31 января 1866 года, купив «Событие», он едва успел развернуть газету, как на первой же полосе ему бросилось в глаза его собственное имя. Статья «К нашим читателям» принадлежала перу самого Вильмесана. Обращаясь к самой широкой публике, издатель писал: «Для того чтобы полностью отвечать всем требованиям, которые подразумевает стиль нашей газеты, „Событию“ недостает раздела литературной критики… Рубрика книжного обозрения, справедливо или нет, считается скучной, расхолаживающей читателя… Поручив теперь создание этого раздела Эмилю Золя, мы не открываем никому не известного автора… Это молодой писатель, весьма искушенный в тонкостях издательского дела… человек, наделенный умом и воображением… чьи книги, пока немногочисленные, но превосходно написанные, произвели сенсацию в прессе… Если мой новый тенор будет иметь успех – тем лучше. Если провалится – все очень просто. Он сам объявил мне, что в этом случае расторгает наше соглашение, и я вычеркиваю его имя из своих списков. У меня все. И. де Вильмесан».[42]
Как мало значили в представлении Золя тяжелый слог и грубость мысли, присущие Вильмесану, в сравнении с честью, которую оказал ему матерый газетный волк! И вот уже в начале февраля 1866 года «Событие» под рубрикой «Книги сегодняшние и завтрашние» помещает первую статью Золя, тема которой «Путешествие по Италии» Тэна. Золя на все лады расхвалил книгу. Отныне он будет аккуратно, каждый день отдавать в газету по блестяще и живо написанной статье.

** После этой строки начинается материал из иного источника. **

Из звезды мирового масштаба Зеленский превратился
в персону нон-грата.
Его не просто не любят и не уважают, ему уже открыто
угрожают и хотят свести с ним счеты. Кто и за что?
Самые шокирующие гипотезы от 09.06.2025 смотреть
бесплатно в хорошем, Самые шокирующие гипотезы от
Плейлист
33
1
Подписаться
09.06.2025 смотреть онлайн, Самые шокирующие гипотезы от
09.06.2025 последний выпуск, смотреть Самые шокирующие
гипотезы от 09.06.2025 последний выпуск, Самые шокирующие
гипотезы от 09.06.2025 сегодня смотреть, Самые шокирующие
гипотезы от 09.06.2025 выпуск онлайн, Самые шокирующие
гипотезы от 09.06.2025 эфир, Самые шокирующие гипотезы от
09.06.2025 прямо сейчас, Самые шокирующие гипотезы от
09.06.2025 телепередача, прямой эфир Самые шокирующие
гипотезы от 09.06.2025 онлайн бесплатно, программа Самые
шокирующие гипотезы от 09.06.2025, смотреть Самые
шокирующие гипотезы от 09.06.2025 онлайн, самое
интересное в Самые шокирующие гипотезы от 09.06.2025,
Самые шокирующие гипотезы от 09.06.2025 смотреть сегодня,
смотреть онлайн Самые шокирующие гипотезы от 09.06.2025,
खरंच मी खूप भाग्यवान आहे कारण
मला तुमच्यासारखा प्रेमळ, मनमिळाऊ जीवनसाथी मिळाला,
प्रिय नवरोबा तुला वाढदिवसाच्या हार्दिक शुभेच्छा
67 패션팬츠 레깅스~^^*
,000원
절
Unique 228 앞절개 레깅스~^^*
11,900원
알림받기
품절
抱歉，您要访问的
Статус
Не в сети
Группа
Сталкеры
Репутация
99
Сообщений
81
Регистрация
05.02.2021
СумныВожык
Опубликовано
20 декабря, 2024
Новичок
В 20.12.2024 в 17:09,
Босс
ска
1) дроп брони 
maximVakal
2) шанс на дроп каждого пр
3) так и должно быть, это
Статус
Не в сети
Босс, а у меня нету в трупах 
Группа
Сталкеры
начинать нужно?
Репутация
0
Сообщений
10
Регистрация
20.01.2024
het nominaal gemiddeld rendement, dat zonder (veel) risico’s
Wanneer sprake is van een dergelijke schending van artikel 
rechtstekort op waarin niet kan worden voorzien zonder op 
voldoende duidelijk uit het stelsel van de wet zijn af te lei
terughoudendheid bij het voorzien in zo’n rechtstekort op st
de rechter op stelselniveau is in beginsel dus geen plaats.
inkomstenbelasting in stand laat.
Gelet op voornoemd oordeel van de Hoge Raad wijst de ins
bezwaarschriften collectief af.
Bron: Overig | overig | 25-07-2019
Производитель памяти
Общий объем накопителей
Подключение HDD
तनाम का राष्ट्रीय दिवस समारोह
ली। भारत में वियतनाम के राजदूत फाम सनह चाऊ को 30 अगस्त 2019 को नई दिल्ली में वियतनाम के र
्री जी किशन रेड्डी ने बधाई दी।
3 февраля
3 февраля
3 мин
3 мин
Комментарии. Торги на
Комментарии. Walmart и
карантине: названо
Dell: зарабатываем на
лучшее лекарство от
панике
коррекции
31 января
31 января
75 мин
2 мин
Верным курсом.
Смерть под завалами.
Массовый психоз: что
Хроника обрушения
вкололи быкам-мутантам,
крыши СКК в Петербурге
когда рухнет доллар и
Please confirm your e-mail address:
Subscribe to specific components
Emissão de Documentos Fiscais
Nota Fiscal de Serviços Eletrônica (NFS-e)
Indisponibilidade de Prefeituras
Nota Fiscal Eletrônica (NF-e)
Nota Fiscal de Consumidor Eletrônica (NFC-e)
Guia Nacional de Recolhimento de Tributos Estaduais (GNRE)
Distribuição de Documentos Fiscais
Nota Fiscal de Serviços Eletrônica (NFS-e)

Не прошло и двух недель, как Вильмесан поздравил его с успехом. В конце месяца дебютант явился в кассу, еще не представляя себе, сколько ему заплатят. Кассир выдал ему пятьсот франков! Золя никогда еще не получал такой огромной суммы сразу. Он готов был расцеловать Вильмесана, если бы только посмел, а тот, посмеиваясь, хлопнул его по плечу, словно радуясь удачной шутке. Больше того: хозяин был настолько им доволен, что поручил написать еще и о Салоне 1866 года. На самом деле это была тяжкая обязанность, но Золя хватало уверенности в том, что он справится с задачей. Разве не окунулся Эмиль еще подростком в мир живописи? Благодаря Сезанну и его друзьям он достаточно хорошо разбирается в искусстве, чтобы судить современных художников! Так ему казалось, и во вступительной статье обозрения, названного им «Мой Салон», Золя подверг резкой критике членов жюри. Подписался он, в память о герое «Исповеди», Клодом.